On Thu, 2015-02-26 at 12:46 -0300, George Tzotzos wrote:
> I’m dealing with a homo-dimer (A and B subunits) in complex with two
> identical ligands.
>
> In MMGBSA calculations, I considered as complex the dimer
> (A/ligandA-B/ligandB), as receptor (sub-unit A/ligandA) and as ligand
> (sub-unit B/ligandB). The calculation resulted in the expected output.
>
> I’d like now to determine deltaG binding of ligandA and ligandB. I
> have the parameter files of both ligands. I’m a bit stuck on how to do
> this without re-running MD simulations.
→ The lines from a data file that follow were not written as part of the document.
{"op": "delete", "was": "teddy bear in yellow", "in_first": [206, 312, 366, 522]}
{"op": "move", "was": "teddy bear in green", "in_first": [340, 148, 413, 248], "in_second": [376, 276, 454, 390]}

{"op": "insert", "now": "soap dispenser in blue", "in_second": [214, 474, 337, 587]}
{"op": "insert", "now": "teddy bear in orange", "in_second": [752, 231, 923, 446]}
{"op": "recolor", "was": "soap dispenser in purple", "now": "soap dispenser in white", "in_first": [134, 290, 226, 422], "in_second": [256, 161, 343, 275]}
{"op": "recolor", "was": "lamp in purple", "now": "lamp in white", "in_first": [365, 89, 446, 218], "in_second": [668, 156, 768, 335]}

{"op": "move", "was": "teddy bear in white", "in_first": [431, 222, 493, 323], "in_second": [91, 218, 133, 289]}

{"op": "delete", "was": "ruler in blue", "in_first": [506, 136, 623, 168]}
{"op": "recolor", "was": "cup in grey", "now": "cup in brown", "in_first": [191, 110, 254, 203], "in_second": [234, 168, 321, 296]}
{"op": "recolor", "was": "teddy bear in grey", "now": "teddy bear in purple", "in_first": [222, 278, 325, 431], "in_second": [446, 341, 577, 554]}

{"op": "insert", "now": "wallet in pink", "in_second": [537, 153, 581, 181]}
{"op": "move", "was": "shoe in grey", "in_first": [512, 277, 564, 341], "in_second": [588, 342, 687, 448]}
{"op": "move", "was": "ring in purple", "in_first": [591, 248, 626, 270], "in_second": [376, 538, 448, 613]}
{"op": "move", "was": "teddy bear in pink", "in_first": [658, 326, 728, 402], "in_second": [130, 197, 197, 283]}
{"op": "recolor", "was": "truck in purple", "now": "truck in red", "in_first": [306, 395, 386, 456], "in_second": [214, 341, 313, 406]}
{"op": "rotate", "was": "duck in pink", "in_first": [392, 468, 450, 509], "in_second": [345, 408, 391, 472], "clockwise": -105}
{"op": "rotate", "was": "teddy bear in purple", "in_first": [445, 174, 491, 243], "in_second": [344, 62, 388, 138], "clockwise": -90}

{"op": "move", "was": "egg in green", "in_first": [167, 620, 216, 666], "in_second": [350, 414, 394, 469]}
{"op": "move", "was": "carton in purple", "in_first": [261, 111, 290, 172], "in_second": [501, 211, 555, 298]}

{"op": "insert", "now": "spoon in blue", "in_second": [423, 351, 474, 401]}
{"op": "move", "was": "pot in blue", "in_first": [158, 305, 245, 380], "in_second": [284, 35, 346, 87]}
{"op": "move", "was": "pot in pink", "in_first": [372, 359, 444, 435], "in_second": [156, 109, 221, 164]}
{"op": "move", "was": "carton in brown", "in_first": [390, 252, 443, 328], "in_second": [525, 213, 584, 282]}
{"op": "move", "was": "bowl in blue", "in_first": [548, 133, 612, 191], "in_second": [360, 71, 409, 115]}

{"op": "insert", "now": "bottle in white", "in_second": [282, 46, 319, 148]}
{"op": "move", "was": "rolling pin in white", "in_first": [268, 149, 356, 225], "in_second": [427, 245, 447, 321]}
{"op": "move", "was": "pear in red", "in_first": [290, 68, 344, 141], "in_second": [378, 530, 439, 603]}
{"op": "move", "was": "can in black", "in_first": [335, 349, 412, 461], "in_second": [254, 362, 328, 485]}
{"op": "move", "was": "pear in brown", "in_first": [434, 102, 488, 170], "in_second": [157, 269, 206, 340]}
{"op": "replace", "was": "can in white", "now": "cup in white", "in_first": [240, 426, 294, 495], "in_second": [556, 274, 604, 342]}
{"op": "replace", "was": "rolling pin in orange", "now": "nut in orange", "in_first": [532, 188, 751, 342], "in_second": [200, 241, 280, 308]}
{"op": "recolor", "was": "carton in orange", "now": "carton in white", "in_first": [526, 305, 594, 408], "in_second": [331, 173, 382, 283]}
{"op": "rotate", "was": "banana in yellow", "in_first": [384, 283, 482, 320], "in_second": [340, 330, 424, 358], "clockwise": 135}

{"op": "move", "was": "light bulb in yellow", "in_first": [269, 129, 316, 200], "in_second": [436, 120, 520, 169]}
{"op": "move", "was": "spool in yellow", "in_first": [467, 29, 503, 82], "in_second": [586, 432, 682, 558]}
So you have 4 components: ligand A (lA), subunit A (sA), ligand B (lB),
subunit B (sB). You got the binding energy between lA.sA -- lB.sB. What
binding energies are you looking for now? I can think of 5 "popular"
possibilities -- the one you pick depends on what you want to learn:

lA -- sA.lB.sB and lB -- lA.sA.sB ?
lA -- sA.sB and lB -- sA.sB ?
lA -- sA.sB and lB -- lA.sA.sB ?
lB -- sA.sB and lA -- sA.lB.sB ?
lB -- sB and lA -- sA?

or some combination of those? You can either run the simulations of
those systems necessary, or you can generate them from the simulation of
lA.sA.lB.sB that you already did using cpptraj. For example, let's
consider the first two scenarios above:

lA -- sA.lB.sB : you need the original lA.sA.lB.sB topology, the lA
topology, and the sA.lB.sB topology. You can generate the latter two
(ligand and receptor) using ante-MMPBSA.py giving it a set of masks. The
second part of that line is the same idea, just lB instead of lA.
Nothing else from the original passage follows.